12. 宿主細胞が、少なくとも１つの誘導性プロモーターの誘導物質の生合成を伴うタンパク質をコードする少なくとも１つの遺伝子の遺伝子機能の低減されたレベルを有する、請求項１〜１１のいずれか１項に記載の宿主細胞。
13. 少なくとも１つの誘導性プロモーターの誘導物質の生合成を伴うタンパク質をコードする遺伝子が、ｓｃｐＡ／ｓｂｍ、ａｒｇＫ／ｙｇｆＤ、ｓｃｐＢ／ｙｇｆＧ、ｓｃｐＣ／ｙｇｆＨ、ｒｍｌＡ、ｒｍｌＢ、ｒｍｌＣ、およびｒｍｌＤからなる群から選択される、請求項１２に記載の宿主細胞。
14. 宿主細胞が、該宿主細胞の細胞質の還元／酸化環境に影響を及ぼす遺伝子の変異した遺伝子機能を有する、請求項１〜１３のいずれか１項に記載の宿主細胞。
15. 宿主細胞の細胞質の還元／酸化環境に影響を及ぼす遺伝子が、ｇｏｒおよびｇｓｈＢからなる群から選択される、請求項１４に記載の宿主細胞。
16. 宿主細胞が、還元酵素をコードする遺伝子の低減されたレベルの遺伝子機能を有する、請求項１〜１５のいずれか１項に記載の宿主細胞。
17. 還元酵素をコードする遺伝子がｔｒｘＢである、請求項１６に記載の宿主細胞。
18. 宿主細胞が、少なくとも１つのジスルフィド結合イソメラーゼタンパク質をコードする少なくとも１つの発現コンストラクトを含む、請求項１〜１７のいずれか１項に記載の宿主細胞。
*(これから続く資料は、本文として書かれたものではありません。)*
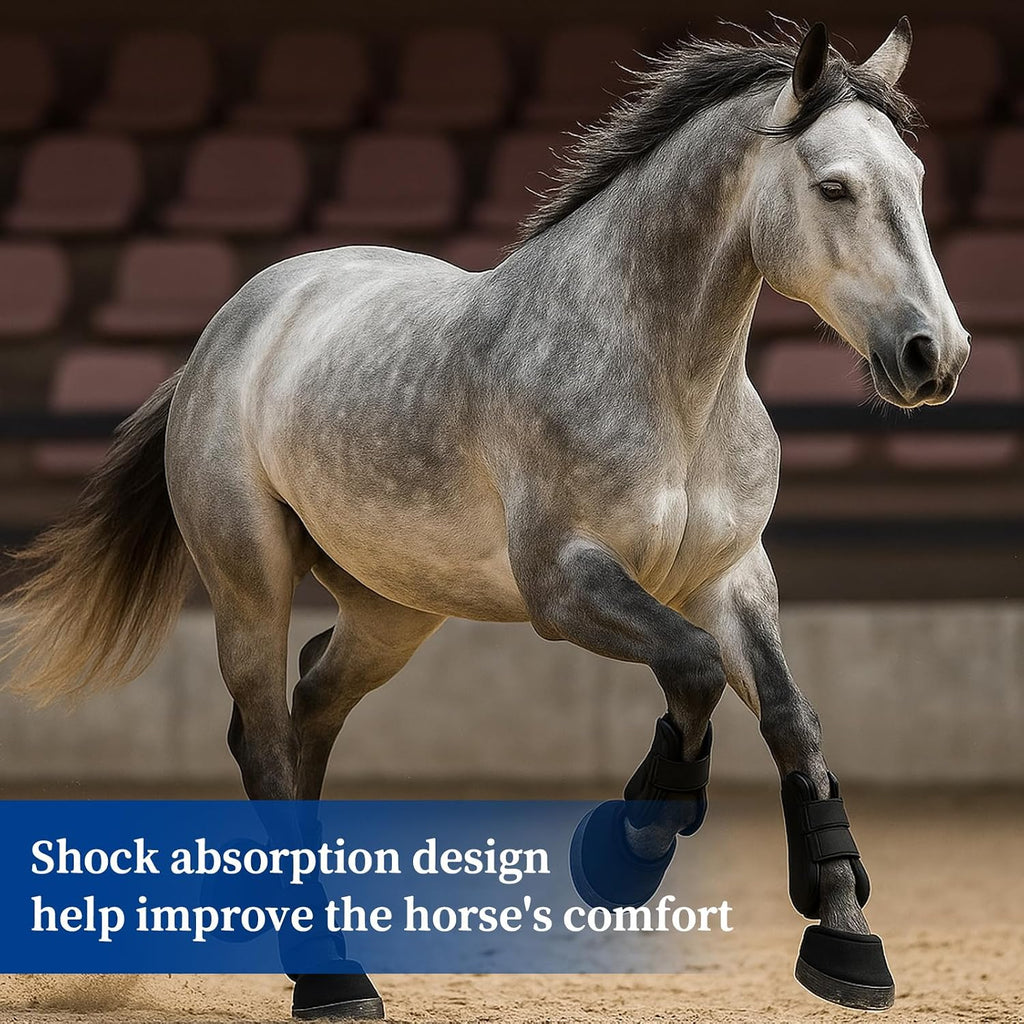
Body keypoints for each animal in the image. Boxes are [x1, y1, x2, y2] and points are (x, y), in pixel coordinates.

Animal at [2, 18, 969, 1018]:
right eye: (833, 186)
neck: (666, 383)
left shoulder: (731, 578)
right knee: (265, 736)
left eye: (916, 178)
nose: (933, 356)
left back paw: (300, 939)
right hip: (248, 581)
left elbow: (791, 719)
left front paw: (846, 941)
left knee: (308, 710)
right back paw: (330, 977)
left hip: (393, 610)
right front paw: (628, 850)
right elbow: (695, 670)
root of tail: (224, 334)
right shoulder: (564, 583)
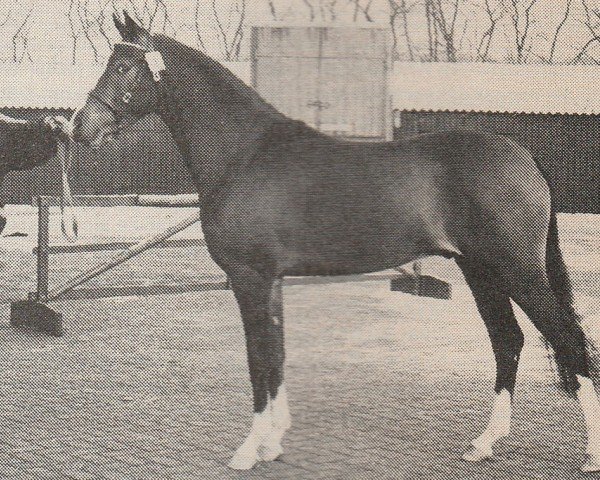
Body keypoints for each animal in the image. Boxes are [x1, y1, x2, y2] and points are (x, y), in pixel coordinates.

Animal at [71, 12, 600, 472]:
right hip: (480, 270)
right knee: (508, 341)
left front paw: (249, 449)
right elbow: (277, 355)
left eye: (122, 66)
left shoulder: (249, 278)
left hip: (517, 271)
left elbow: (257, 360)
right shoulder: (272, 281)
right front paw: (274, 442)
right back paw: (484, 444)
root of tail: (521, 154)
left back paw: (589, 453)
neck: (245, 153)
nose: (79, 126)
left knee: (568, 338)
19. 宿主細胞が、シグナルペプチドを欠くＤｓｂＣの形態をコードする少なくとも１つのポリヌクレオチドを含む、請求項１〜１８のいずれか１項に記載の宿主細胞。
20. 宿主細胞が、Ｅｒｖ１ｐをコードする少なくとも１つのポリヌクレオチドを含む、請求項１〜１９のいずれか１項に記載の宿主細胞。
21. 宿主細胞が原核細胞である、請求項１〜２０のいずれか１項に記載の宿主細胞。
22. 宿主細胞が大腸菌である、請求項２１に記載の宿主細胞。
23. 請求項１〜２０のいずれか１項に記載の宿主細胞を培養すること、及び該培養に少なくとも１つの誘導性プロモーターの誘導物質を添加することを含む、インビトロで遺伝子産物を産生する方法。
24. 請求項１〜２０のいずれか１項に記載の宿主細胞を含む、キット。